Jakarta – Huawei telah dipaksa untuk mengadopsi mentalitas startup karena sanksi Amerika Serikat (AS). Ini merupakan pernyataan dari Catherine Chen, anggota dewan direksi Huawei.
“Kami sekarang berada dalam situasi yang rumit. Saya merasa sangat mirip dengan menjadi startup lagi. Memulai bisnis dengan melibatkan banyak ketidakpastian. Banyak elemen yang kita andalkan di masa lalu sekarang berubah,” ujar Catherine Chen seperti dikutip dari Laporan Guardian, Senin (6/9/2021).
“Kepercayaan diri itu penting untuk sebuah startup. Bagi para startup, kesuksesan adalah asil dari cita-cita bukan perhitungan.”
“Sebenarnya, kami telah mengatasi banyak tantangan selama lebih dari 30 tahun terakhir. Kali ini, tantangan yang kita hadapi bukanlah hasil dari beberapa masalah internal. Sebaliknya, itu adalah tekanan eksternal.
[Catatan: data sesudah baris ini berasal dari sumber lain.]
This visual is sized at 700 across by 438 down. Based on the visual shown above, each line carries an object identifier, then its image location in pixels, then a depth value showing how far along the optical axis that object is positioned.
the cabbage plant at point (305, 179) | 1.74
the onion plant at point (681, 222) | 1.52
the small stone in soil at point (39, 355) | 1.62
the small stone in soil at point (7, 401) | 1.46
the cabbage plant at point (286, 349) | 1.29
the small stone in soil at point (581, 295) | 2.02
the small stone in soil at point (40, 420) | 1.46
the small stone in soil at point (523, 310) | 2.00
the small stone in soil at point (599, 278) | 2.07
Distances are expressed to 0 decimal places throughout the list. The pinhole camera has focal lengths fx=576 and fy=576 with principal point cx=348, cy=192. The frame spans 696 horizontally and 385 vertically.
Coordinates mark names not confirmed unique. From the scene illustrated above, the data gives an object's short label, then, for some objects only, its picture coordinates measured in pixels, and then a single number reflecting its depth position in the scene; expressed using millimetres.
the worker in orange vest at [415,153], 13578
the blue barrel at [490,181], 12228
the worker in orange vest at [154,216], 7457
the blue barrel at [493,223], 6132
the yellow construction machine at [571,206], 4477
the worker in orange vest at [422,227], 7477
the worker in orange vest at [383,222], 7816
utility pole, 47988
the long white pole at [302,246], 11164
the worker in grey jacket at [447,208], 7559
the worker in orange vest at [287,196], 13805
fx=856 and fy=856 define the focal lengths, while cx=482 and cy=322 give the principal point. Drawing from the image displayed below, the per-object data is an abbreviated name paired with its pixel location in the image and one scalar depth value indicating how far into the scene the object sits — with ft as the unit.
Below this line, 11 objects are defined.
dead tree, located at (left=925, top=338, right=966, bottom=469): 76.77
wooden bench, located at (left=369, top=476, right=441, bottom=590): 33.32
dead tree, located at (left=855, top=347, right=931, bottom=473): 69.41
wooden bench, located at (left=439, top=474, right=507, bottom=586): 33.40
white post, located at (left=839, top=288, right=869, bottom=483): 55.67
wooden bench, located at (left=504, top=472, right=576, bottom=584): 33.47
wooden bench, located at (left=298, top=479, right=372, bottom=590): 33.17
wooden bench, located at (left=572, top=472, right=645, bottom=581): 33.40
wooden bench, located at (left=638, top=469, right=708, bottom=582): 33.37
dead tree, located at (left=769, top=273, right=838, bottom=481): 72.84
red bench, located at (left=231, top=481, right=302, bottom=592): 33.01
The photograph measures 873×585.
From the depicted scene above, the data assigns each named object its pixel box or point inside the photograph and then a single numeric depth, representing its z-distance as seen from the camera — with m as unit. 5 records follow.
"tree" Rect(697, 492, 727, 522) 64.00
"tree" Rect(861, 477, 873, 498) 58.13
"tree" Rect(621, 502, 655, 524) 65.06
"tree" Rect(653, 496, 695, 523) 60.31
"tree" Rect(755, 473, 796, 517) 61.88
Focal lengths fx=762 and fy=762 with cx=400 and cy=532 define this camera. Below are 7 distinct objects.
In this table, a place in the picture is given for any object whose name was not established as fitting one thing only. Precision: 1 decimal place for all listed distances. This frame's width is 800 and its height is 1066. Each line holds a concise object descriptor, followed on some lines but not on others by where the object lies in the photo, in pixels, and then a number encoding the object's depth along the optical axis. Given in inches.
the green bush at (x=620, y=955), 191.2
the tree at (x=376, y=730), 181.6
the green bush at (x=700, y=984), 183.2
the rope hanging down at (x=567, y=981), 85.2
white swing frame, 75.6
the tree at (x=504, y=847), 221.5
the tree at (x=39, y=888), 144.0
Faktanya, tantangan ini telah menghidupkan kembali semangat lebih dari 190.000 karyawan kami.”
Catherine Chen menambahkan Huawei akan bertahan dan akhirnya melepaskan diri dari belenggu AS dengan menggunakan keahlian teknisnya guna memasuki pasar baru yang tidak bergantung pada AS seperti konservasi energi hingga mobil listrik.
Pemerintahan Donald Trump memasukkan Huawei ke daftar hitam karena mengklaim teknologi 5G perusahaan untuk memata-matai negara lain atas nama negara China. Kemudian AS juga mengubah aturan kontrol ekspornya untuk memblokir semua pengiriman chip dan komponen tanpa izin ke Huawei. Pemasok non-AS, jika mereka menyertakan mesin atau teknologi Amerika juga harus menuruti aturan itu.
Meski berganti kepemimpinan, Presiden AS Joe Biden tetap mendukung aturan pembatasan Huawei.
Dampak kebijakan ini terlihat jelas. Pendapatan Huawei turun secara tahunan sebesar 38% pada 2020. Smartphone premium yang diluncurkan pada akhir Juli tidak menggunakan teknologi 5G atau dengan Google Play store.